CONJUNTO DE TAREFAS |
A – Extraia do texto selecionado todo o trecho que vai desde "A relação estabelecida" até "valor da adjudicação.".
B – Segundo o texto selecionado, que quantia pagou a 1ª autora por solicitação do AJ?

1. Segundo a recorrente, nos casos, em que há uma entrega, no termo das negociações preparatórias de um contrato de compra e venda de um imóvel, de uma quantia pelo interessado comprador ao interessado vendedor, sem que tenha sido outorgado contrato-promessa, ainda que tal entrega também possa funcionar como antecipação ou princípio de pagamento do preço, dado que se tem em vista um contrato futuro, deve presumir-se que ela reveste um carácter de sinal. Vejamos.
A relação estabelecida entre a 1ª autora e a ré resultou da adjudicação àquela das verbas identificadas nos autos, no âmbito da liquidação do activo da insolvência de João Pinheiro de Matos & Filho, Lda. Com efeito, a 1ª Autora apresentou uma proposta de compra de bens integrantes da massa insolvente, tendo-lhe sido adjudicadas as verbas em causa, vindo aquela, por solicitação do AJ, a pagar quantia correspondente a 10% do valor da adjudicação.

DADOS LISTADOS |
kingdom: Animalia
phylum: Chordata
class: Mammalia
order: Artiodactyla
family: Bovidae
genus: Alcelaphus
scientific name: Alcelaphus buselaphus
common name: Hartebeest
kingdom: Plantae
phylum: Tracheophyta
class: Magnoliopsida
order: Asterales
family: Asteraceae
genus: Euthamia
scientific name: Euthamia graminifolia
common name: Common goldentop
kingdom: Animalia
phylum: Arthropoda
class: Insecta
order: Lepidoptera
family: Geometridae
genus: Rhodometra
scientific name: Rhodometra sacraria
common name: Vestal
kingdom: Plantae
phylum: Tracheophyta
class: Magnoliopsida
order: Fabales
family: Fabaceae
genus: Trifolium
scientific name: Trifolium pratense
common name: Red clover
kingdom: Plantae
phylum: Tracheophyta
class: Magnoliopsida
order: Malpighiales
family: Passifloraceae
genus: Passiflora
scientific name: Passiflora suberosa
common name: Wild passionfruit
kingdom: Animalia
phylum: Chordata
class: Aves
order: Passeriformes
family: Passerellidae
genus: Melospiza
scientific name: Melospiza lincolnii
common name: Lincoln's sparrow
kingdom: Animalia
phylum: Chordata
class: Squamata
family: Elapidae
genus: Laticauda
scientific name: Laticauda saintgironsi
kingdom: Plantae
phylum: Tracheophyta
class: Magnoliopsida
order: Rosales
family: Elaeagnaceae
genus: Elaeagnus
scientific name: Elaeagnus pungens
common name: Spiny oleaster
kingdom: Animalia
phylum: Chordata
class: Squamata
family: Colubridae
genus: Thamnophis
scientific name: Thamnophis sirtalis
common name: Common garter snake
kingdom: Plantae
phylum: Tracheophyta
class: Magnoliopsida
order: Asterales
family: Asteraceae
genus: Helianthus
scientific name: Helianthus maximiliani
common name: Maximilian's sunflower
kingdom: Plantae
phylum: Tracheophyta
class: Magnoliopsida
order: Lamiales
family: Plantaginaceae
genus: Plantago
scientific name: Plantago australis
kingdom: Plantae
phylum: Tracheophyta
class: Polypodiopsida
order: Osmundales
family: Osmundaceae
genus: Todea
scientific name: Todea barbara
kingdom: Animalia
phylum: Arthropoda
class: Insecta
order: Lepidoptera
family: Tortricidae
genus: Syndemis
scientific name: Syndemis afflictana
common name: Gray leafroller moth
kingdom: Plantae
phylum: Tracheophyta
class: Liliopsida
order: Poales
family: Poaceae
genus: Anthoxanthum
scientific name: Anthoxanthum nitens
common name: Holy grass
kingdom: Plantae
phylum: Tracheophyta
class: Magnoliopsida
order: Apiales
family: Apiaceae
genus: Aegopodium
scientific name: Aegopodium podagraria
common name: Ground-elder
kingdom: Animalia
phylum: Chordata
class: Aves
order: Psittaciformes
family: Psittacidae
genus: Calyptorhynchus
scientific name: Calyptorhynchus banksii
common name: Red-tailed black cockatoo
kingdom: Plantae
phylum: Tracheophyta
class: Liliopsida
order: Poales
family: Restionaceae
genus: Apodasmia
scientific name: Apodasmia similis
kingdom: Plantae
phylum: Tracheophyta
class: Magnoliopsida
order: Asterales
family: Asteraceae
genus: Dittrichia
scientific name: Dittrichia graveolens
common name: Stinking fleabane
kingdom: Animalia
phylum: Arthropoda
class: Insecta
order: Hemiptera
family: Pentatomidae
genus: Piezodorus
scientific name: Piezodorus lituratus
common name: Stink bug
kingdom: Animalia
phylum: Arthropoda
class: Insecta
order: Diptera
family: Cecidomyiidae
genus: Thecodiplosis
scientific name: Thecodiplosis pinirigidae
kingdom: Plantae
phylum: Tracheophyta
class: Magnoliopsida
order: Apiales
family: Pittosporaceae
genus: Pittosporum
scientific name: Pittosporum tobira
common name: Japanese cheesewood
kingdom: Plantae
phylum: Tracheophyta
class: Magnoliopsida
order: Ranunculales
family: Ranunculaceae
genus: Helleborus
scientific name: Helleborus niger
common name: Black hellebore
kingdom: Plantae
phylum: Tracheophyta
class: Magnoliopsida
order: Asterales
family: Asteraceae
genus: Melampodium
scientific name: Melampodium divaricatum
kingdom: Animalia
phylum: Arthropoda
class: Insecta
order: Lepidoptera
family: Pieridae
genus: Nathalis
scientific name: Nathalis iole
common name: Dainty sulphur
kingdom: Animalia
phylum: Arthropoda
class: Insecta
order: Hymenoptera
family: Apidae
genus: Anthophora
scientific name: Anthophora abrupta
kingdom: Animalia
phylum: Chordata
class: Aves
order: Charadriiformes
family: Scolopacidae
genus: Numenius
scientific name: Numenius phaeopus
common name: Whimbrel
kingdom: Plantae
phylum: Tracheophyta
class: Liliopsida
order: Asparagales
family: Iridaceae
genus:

RESULTADOS FINAIS |
A –
A relação estabelecida entre a 1ª autora e a ré resultou da adjudicação àquela das verbas identificadas nos autos, no âmbito da liquidação do activo da insolvência de João Pinheiro de Matos & Filho, Lda. Com efeito, a 1ª Autora apresentou uma proposta de compra de bens integrantes da massa insolvente, tendo-lhe sido adjudicadas as verbas em causa, vindo aquela, por solicitação do AJ, a pagar quantia correspondente a 10% do valor da adjudicação.

B – Uma quantia correspondente a 10% do valor da adjudicação.